Laen ladang laen belalang, Laen kampung, laen juga adat warganye

Monday, August 15, 2005

OELANG TAHOEN REPOEBLIK

Suasana tujuh belas Agustus tahun ini mulai terasa sejak awal bulan. Jalan-jalan kampung mulai dihiasi deretan bendera serta umbul-umbul yang dipasang di pinggir jalan. Muka-muka gang sempit yang kemarin tampak kusam, kini banyak yang terlihat lebih seger karena mendadak berdiri gapura sederhana bertema momen proklamasi. Rentetan bendera plastik merah putih atau gelas aqua bekas bercat warna bendera juga tak kalah ramai mengelilingi jalan-jalan besar sampai gang-gang tikus. Bahkan sejak bulan Juli lalu, banyak warga yang ramai menyelenggarakan berbagai kegiatan. Biasanya berupa pertandingan olahraga atau perlombaan-perlombaan lain. Dan seminggu menjelang tanggal 17 Agustus sampai seminggu sesudahnya, biasanya kegiatannya makin marak dengan digelar perlombaan rakyat tingkat eRTe, eRWe sampai tingkat kelurahan.

Tapi tujuh belas Agustusan tahun ini di eRTe saya terasa amat berbeda. Ada sedikit sedih & kekecewaan karena tidak ada acara-2 perlombaan atau kegiatan-kegiatan warga dalam rangka menyambut HUT RI tahun 2005 ini seperti tahun-2 sebelumnya. Entah apa sebabnya sehingga sang ketua eRTe seperti berlepas tangan dalam kegiatan-kegiatan yang memang sudah wajar dan umum dilakukan warga-warga di pelosok tanah air. Di sepanjang jalan, di kanan-kiri gang dan di sekitaran rumah-rumah warga, tak ada hiasan bendera-bendaera kecil. Apalagi gapura yang beberapa tahun terakhir biasa terlihat menghias muka gang rumahku setiap Agustusan menjelang, kini kosong tak ada lagi. Yang ada cuma lambaian umbul-umbul lecek kuning biru yang tiba-tiba saja sudah berdiri Sabtu pagi lalu.

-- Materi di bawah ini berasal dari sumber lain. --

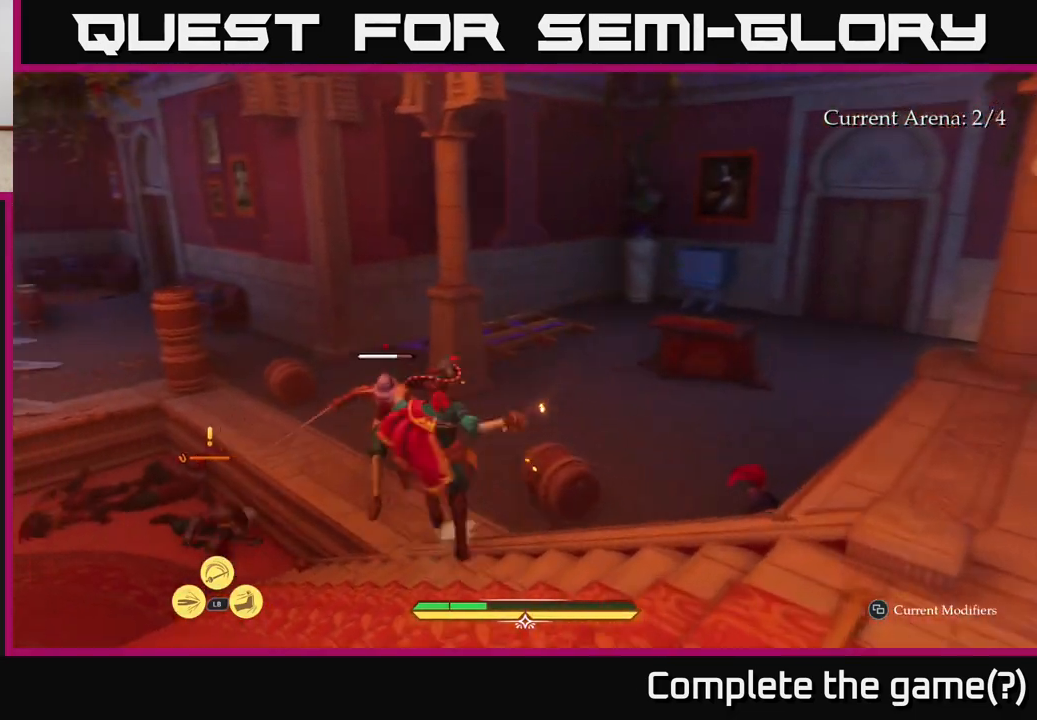
{"buttons": ["X"], "left_stick": "up", "right_stick": "center", "events": [[67, "X", "down"], [167, "X", "up"], [200, "left_stick", "up-left"], [267, "X", "down"], [333, "left_stick", "up"], [350, "X", "up"], [450, "X", "down"]]}
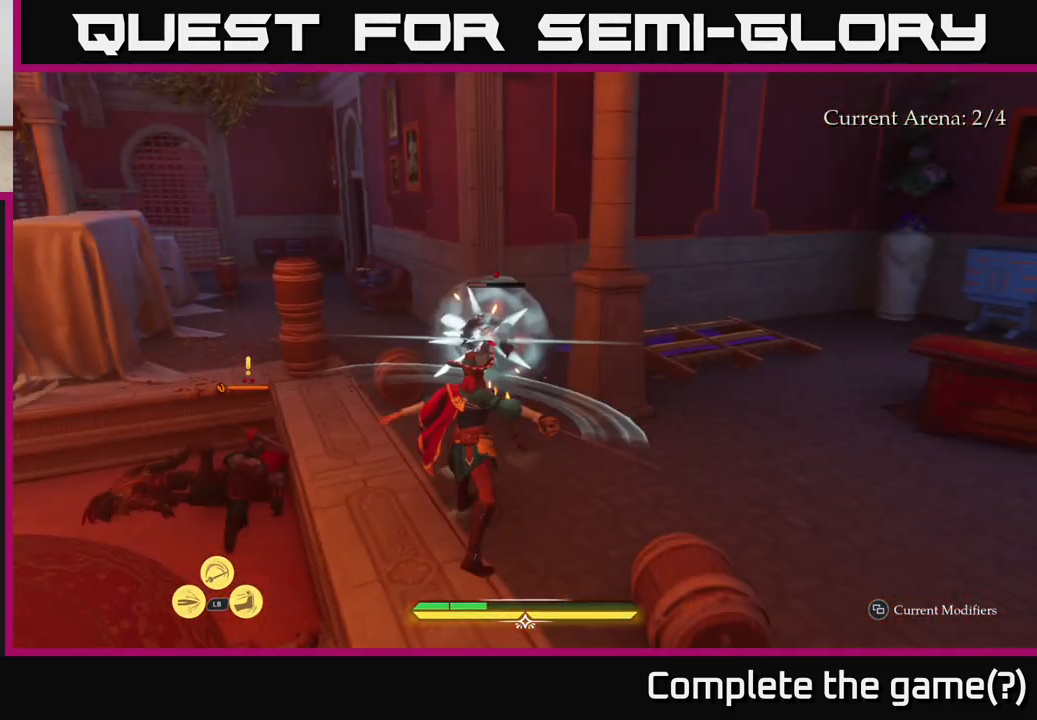
{"buttons": [], "left_stick": "up-left", "right_stick": "center", "events": [[50, "X", "up"], [500, "left_stick", "up-left"]]}
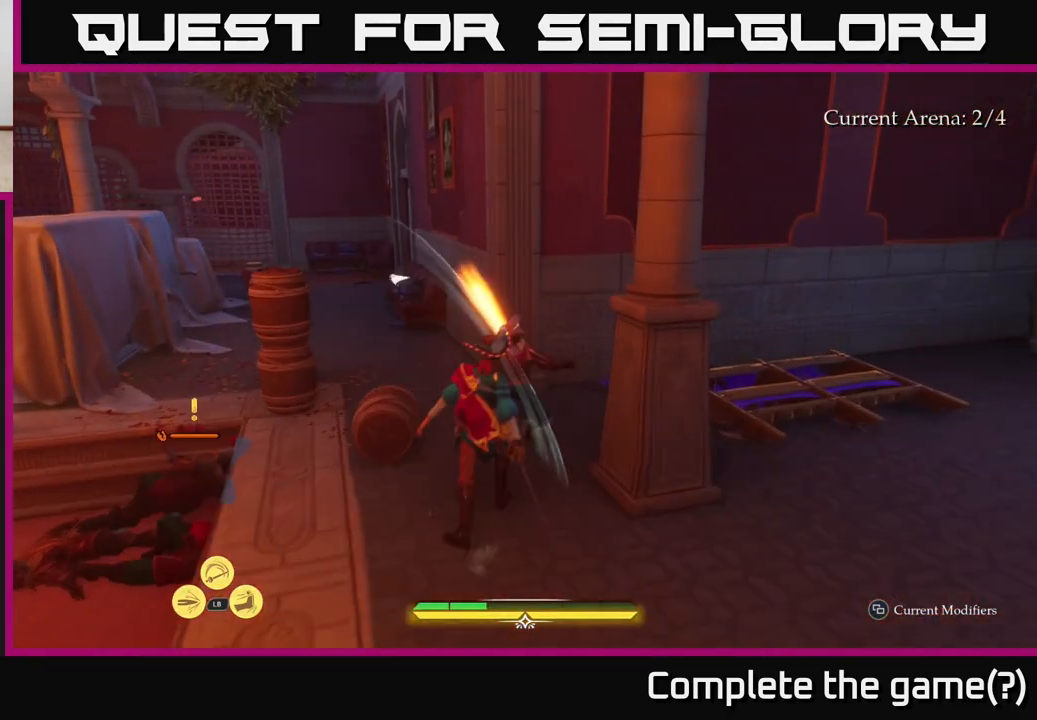
{"buttons": ["L2"], "left_stick": "left", "right_stick": "center", "events": [[17, "left_stick", "left"], [283, "L2", "down"], [383, "X", "down"], [450, "X", "up"]]}
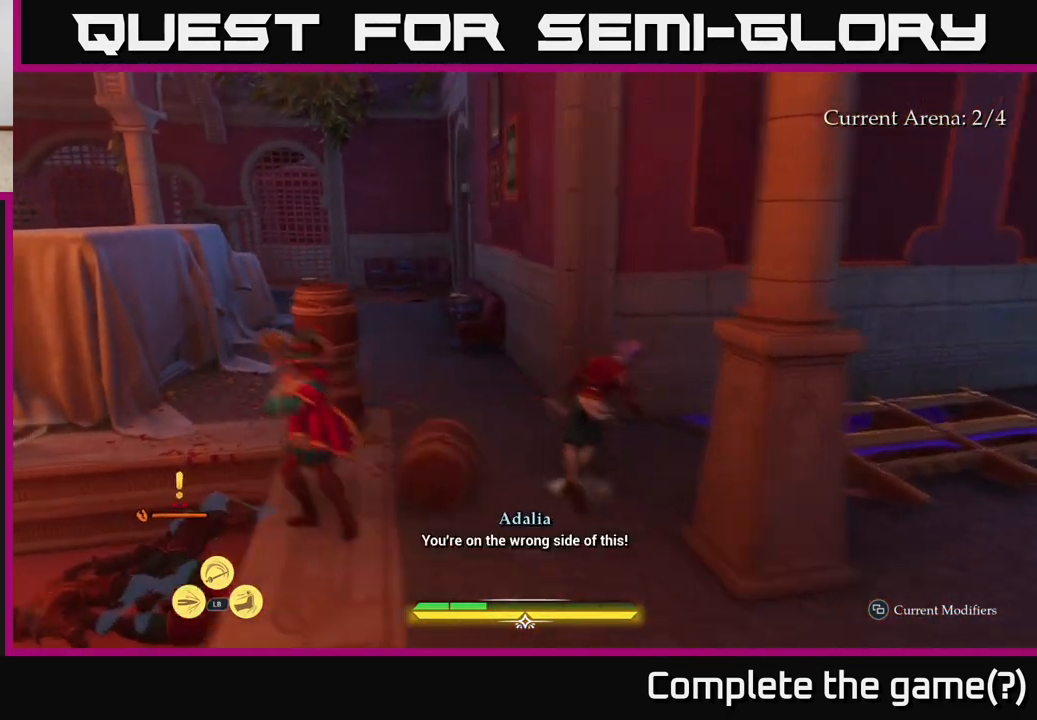
{"buttons": [], "left_stick": "center", "right_stick": "center", "events": [[67, "L2", "up"], [150, "X", "down"], [267, "X", "up"], [350, "left_stick", "center"], [383, "X", "down"], [433, "X", "up"]]}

Mungkin karena di eRTe kami tak ada tanah lapang yang bisa dipakai untuk mengadakan kegiatan-kegiatan yang melibatkan warga. Tahun kemarin saja, acara perlombaan dalam rangka 17 agustusan diadakan di gang sempit yang menuju ke rumahku. Atau mungkin karena jumlah warga di eRTe ini yang termasuk paling sedikit. Wilayahnya sih cukup luas, tapi sebagian besar adalah rumah-rumah besar berpagar tinggi. Ada sih tanah kosong yang cukup luas, tapi oleh pemiliknya dipagar dan dikunci gembok karena sebentar lagi akan dibangun semacam town house. Dahulu biasanya warga sini mengadakan kegiatan di tanah kosong tsb, tapi karena sekarang sudah dipagar tinggi dan dikunci, maka warga sekitarpun tak berdaya.

Kebanyakan warga aseli ditempatku sudah banyak yang pindah ke wilayah lain dan digantikan oleh warga pendatang. Nah kadang warga pendatang tsb agak menutup diri dari lingkungan sekitar. Apalagi rumah-2 mereka besar-besar dan berpagar tinggi. Dan warga aseli yang tersisa juga tinggalnya saling berjauhan sehingga kadang kurang akrab satu sama lain. Selain itu jumlah remaja di lingkungan eRTeku sedikit sekali dan kebanyakan sudah punya kesibukan sendiri.

Buatku sih nggak masalah, karena libur tujuh belasa bisa dimanfaatkan buat keluyuran ke tempat lain, atau silaturahim ke rumah temen-2 atau sodara. Tapi beberapa warga khususnya ibu-ibu dan anak-2 kecil agak protes. Kalau masalah dana, saya yakin bukan kendala karena banyak warga sini yang berkecukupan. Ujung-ujungnya mereka malah menyalahkan pak eRTe yang dinilai kurang tanggap dan kurang inisiatif. Soalnya tahun-2 lalu saja kita bisa membuat acara-2 yang seru tapi kok tahun ini malah sepi. Mungkin karena nggak ada remaja yang bisa diajak kerja dan juga karena tak ada tempat itulah yang menyebabkan sulitnya mengadakan acara perlombaan tujuh belasan seperti biasa.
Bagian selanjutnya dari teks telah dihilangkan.